Para ilustrar a situação, basta referir que, referente aos primeiros seis meses de 2005, a TMN entregou 0,02 euros. Uma quantia "ridícula", como a classificou o presidente da Câmara, João Moura, ou "uma barbaridade", como se lhe referiu o deputado Jorge Martins, da bancada socialista.
A própria Portugal Telecom, segundo os dados presentes à Assembleia, entregou à Câmara, da cobrança dos meses de Junho, Julho, Agosto e Setembro, de 2005, a quantia de 2.467 euros, o que dá uma média mensal de 616,75 euros.
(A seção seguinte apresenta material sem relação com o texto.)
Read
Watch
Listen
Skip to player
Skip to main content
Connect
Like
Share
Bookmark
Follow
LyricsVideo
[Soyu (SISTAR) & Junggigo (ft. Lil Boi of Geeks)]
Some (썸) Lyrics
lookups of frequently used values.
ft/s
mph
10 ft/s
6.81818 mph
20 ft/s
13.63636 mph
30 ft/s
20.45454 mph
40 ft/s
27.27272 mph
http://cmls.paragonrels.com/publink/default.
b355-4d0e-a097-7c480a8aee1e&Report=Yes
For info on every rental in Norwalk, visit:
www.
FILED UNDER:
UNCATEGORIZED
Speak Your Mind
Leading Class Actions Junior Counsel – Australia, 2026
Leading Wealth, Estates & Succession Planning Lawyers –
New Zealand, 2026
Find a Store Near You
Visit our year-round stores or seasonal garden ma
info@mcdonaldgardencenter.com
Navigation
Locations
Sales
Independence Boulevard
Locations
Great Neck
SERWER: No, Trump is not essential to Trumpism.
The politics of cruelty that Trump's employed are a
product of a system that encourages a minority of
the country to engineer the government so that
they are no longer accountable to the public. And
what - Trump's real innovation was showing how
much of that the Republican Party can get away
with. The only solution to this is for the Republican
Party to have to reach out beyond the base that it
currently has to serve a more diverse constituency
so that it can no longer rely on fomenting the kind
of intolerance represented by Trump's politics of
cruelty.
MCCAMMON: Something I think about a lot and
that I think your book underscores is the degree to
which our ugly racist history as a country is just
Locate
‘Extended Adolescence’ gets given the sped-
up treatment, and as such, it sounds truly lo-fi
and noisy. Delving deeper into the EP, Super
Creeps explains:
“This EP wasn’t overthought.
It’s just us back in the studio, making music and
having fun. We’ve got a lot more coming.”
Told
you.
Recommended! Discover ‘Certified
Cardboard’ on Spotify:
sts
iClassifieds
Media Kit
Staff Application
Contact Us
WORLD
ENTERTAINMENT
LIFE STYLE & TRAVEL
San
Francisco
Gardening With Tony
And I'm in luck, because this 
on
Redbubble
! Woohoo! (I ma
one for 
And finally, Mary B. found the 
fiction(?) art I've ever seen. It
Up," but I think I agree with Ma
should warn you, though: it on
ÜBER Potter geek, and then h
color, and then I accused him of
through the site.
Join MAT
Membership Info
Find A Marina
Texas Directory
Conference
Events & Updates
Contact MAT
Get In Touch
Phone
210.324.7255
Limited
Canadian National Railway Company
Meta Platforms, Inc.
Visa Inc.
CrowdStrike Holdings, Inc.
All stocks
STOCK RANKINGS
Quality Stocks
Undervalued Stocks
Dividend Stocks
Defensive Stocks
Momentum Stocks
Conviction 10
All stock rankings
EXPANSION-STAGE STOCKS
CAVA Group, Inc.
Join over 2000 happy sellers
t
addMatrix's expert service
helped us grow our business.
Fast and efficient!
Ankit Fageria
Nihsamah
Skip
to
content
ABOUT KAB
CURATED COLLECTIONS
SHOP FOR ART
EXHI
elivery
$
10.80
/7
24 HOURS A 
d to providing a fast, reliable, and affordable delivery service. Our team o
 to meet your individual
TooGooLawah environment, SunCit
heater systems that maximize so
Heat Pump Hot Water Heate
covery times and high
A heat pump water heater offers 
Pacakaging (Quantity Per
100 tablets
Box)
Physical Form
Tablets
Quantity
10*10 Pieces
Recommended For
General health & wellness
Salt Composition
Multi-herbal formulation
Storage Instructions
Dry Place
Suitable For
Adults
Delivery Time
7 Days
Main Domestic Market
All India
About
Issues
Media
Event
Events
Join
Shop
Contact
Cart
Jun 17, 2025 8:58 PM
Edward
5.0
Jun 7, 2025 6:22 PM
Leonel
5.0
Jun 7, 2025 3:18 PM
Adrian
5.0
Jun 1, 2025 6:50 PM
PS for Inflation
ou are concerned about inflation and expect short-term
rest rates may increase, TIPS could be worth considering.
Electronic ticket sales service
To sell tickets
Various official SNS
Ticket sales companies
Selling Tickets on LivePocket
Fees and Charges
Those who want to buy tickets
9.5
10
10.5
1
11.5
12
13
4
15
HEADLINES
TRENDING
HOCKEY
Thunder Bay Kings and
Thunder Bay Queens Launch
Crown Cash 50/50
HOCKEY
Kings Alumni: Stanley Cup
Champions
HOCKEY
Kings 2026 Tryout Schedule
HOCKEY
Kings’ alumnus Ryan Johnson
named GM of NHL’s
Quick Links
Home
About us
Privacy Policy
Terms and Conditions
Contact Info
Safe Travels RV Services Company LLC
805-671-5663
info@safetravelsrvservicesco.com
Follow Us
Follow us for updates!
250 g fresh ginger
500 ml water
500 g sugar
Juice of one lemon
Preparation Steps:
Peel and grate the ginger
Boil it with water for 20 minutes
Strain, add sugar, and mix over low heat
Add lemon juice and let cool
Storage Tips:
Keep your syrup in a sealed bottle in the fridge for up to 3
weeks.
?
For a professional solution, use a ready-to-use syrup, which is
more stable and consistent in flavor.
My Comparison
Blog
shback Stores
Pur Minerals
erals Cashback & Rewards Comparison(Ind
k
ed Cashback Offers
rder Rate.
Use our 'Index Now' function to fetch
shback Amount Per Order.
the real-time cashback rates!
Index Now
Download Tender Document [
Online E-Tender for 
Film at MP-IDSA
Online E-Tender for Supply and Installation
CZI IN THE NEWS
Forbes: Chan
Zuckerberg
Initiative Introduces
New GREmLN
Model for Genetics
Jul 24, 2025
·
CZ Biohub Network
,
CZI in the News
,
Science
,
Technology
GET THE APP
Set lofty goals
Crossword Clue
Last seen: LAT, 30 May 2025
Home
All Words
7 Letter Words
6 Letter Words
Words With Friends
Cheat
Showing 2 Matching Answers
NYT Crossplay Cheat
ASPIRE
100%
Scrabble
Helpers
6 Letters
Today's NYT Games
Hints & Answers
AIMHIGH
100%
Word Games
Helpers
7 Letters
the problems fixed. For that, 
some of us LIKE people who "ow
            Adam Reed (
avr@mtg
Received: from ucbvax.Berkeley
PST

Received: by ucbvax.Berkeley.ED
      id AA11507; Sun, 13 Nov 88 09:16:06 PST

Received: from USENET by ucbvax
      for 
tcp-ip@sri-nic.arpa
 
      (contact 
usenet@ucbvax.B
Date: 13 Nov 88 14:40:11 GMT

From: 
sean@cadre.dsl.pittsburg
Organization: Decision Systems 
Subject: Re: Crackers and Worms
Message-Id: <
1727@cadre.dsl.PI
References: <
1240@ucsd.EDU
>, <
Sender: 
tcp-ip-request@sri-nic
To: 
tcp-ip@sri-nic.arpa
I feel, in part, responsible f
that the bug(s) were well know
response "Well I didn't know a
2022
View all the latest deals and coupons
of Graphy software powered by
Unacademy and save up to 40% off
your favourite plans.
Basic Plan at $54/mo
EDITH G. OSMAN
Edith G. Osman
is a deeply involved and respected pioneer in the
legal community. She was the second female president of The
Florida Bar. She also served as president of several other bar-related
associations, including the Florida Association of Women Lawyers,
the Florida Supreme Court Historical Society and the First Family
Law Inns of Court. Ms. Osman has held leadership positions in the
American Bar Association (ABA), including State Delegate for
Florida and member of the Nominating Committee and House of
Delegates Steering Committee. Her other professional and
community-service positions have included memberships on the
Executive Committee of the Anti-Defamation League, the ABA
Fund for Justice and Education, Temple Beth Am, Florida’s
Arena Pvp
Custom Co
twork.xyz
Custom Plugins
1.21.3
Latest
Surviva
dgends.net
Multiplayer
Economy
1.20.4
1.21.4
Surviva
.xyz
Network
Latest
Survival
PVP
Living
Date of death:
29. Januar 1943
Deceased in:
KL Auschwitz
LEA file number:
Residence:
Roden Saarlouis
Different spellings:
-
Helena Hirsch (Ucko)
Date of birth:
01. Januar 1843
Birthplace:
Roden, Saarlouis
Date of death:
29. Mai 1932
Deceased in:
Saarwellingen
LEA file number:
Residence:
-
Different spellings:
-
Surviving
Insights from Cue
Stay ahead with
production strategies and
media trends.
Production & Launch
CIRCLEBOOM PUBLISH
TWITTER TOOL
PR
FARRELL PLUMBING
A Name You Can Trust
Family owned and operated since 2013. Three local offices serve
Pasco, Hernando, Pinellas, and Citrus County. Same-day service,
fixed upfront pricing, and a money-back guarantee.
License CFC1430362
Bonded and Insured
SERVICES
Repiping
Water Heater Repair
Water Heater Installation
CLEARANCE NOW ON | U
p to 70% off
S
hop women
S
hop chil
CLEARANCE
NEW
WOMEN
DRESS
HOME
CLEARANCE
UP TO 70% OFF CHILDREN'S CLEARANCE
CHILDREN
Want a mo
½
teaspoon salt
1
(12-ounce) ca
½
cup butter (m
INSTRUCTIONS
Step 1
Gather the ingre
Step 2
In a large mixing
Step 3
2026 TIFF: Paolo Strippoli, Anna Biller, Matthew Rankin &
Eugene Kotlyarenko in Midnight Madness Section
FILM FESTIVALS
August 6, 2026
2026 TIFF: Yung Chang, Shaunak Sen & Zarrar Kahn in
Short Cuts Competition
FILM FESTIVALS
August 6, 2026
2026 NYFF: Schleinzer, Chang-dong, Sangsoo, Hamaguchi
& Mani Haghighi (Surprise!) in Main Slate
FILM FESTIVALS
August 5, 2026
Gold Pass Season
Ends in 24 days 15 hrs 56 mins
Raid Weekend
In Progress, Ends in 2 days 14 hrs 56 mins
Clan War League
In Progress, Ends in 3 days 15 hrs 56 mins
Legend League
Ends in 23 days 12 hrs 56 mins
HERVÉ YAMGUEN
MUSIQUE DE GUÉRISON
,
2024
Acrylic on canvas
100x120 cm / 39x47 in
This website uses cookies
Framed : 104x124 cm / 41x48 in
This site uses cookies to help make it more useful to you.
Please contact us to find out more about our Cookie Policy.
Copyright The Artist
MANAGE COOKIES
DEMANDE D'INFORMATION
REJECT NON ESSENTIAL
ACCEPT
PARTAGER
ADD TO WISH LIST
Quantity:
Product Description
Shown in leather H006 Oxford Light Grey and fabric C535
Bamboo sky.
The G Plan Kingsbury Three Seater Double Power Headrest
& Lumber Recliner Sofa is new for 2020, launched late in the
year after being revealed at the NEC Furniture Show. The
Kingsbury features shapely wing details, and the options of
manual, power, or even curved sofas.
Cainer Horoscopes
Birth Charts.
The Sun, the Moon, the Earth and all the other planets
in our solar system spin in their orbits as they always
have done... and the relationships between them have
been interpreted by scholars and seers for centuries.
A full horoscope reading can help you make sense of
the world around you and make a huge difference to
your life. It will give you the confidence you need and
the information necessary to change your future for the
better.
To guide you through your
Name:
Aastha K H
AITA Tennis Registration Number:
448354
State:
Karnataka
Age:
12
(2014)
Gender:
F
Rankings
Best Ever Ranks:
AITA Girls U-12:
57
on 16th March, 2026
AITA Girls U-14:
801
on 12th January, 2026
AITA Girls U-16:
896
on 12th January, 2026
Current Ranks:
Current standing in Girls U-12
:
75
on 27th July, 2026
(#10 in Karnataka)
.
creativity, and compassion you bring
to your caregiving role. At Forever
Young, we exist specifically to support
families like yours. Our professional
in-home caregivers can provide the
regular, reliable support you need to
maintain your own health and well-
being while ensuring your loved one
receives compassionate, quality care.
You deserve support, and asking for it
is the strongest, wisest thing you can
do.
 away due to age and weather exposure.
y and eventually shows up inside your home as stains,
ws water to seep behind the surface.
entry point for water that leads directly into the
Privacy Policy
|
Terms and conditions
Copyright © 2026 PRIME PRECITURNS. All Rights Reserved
Perante o pedido municipal para saber pormenores da cobrança, nomeadamente quantos utilizadores de telefone pagaram e quanto pagaram, a PT respondeu que a "informação pormenorizada do extracto de conta é sigilosa" e, por conseguinte, não a podia revelar à autarquia.
Assim, pelo "ridículo" das cobranças e por causa- da impossibilidade de fazer a respectiva verificação, configurando uma situação de "desgoverno", segundo o presidente da Câmara, e de "descontrole completo", segundo o presidente da Assembleia Municipal, Jorge Catarino, a autarquia decidiu suspender a aplicação da taxa para 2006.